| Directions for this task |
Collect every line in the records below that contains the word "kami".

| Provided records |
+ + + +

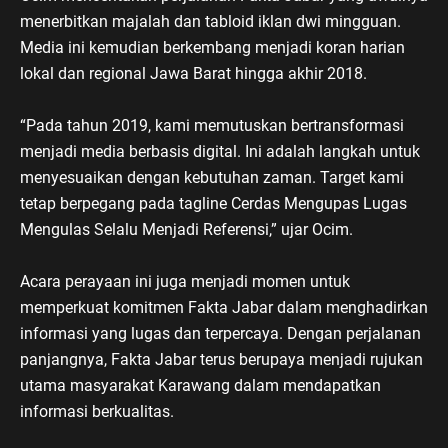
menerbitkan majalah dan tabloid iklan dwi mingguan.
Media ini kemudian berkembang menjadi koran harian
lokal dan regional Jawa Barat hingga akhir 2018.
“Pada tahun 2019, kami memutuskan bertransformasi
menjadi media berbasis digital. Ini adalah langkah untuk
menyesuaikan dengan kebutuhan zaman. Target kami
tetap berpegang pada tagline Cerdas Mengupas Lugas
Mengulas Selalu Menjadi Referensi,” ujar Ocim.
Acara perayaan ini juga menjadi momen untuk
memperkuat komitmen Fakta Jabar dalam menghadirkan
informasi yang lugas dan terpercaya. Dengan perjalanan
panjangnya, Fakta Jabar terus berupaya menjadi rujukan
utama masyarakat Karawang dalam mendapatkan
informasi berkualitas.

+ + + +

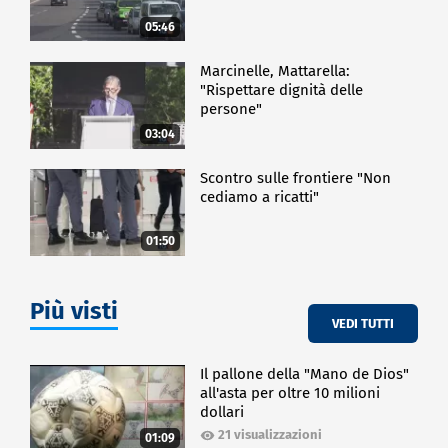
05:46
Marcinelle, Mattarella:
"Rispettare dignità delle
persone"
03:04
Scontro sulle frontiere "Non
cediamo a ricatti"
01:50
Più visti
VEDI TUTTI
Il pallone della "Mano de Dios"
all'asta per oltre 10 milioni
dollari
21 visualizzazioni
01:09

+ + + +

| Response area |
“Pada tahun 2019, kami memutuskan bertransformasi
menyesuaikan dengan kebutuhan zaman. Target kami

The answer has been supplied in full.